Passage provided:
Gold, often seen as a safe-haven investment during uncertain economic phases, has witnessed a notable correction after its sharp festive-season rally. Following record-high demand in October, prices have now slipped nearly 7%, prompting investors to ask whether this fall signals a fresh buying opportunity or a temporary pause.

Here’s a detailed breakdown of the recent price movement, expert analysis, global triggers and what it means for gold and silver investors.

Gold Drops Nearly 7% From Its All-Time High

Driven by festive spending, gold surged to an unprecedented ₹1,32,294 per 10 grams just a month ago. However, by 9 AM on November 17, prices on the MCX had slipped 6.88%, reaching ₹1,23,180 per 10 grams. Compared to the previous day, the decline was around 0.3%.

Experts say this is a healthy correction, not a crash.
Manav Modi of Motilal Oswal Financial Services notes that gold had already rallied 60–70% this year, making some profit booking inevitable.

What’s Driving the Volatility?

The recent dip has raised several key questions among investors:

  • Is the US Federal Reserve’s rate-cut outlook changing?

  • Why are central banks increasing their gold buying?

  • Why is silver outperforming gold this year?

  • And most importantly — is this the right time to invest?

Let’s break down the factors.

Long-Term Trend Still Favourable for Gold

Despite short-term corrections, gold’s long-term fundamentals remain strong due to a mix of global economic and geopolitical factors.

Several triggers continue to support gold prices:

  • The US reopening after a 43-day government shutdown

  • Expectations of liquidity support

  • Strong gold buying by central banks

  • Rising ETF inflows

  • Persistent global uncertainty

Modi advises investors to book profits during sharp rallies and buy on dips, as long-term momentum remains positive.

Information shown:
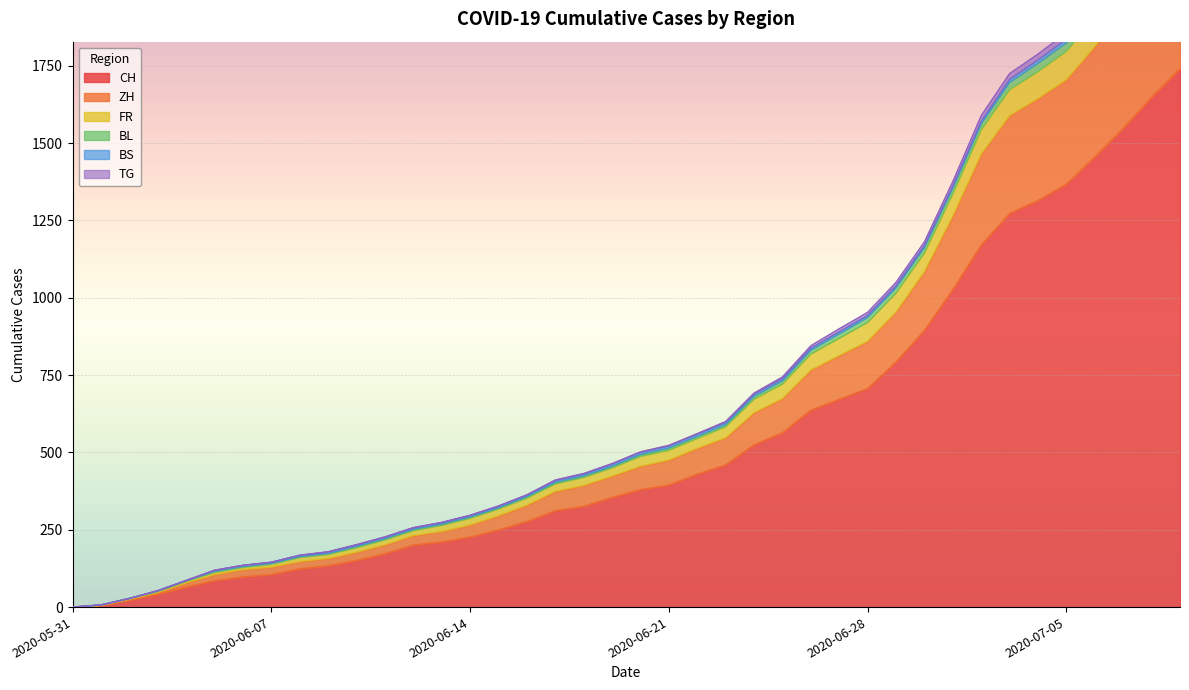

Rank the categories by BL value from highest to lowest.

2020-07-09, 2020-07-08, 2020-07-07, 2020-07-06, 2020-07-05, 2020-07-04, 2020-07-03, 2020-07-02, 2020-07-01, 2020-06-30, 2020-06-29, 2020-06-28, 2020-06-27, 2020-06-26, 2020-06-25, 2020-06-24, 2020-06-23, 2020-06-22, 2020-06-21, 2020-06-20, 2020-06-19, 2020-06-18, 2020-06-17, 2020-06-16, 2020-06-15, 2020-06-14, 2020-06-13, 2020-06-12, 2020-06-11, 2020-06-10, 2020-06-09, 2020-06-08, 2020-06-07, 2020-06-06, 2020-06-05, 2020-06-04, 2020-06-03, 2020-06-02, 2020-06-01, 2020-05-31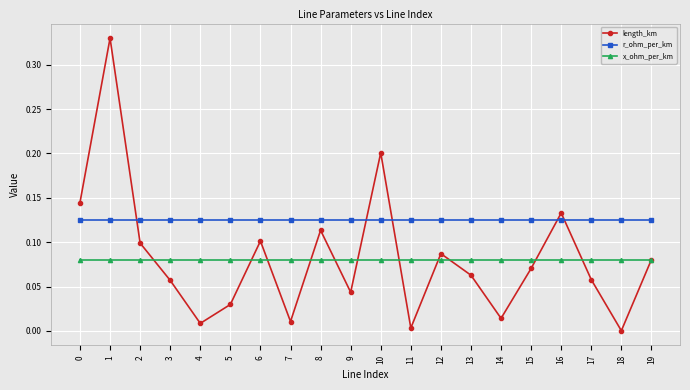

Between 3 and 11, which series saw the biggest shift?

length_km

Questions on the material:
(A) In the gold price article, what price per 10 grams had gold reached on the MCX by 9 AM on November 17?
(B) Pick up the gold price article after its last sentence and keep writing it.

Numbered answers:
(A) ₹1,23,180 per 10 grams.

(B)
Fed Rate Cut Impact

In October, the US Federal Reserve cut interest rates to 3.75–4%. While the market initially assumed political pressure influenced this move, Fed Chair Jerome Powell clarified that inflation risks remain elevated and economic clarity is still lacking.

Because the US job market has yet to show significant weakness, the Fed is unlikely to turn fully dovish soon. This has reduced the probability of another December rate cut from 90% to nearly 50%, adding to gold’s recent price swings.

In India, if the USD/INR stays around 90, gold is expected to find strong support between ₹1,18,000–₹1,20,000. If this range holds, experts foresee prices climbing back to ₹1,30,000–₹1,37,000 next year.

Why Central Banks Are Buying More Gold

According to the World Gold Council, central banks purchased 220 tonnes of gold in Q3 2025 — up 28% from the previous quarter.

India’s RBI alone increased its reserves to 880 tonnes by purchasing around 600 kg of gold between April and September 2025.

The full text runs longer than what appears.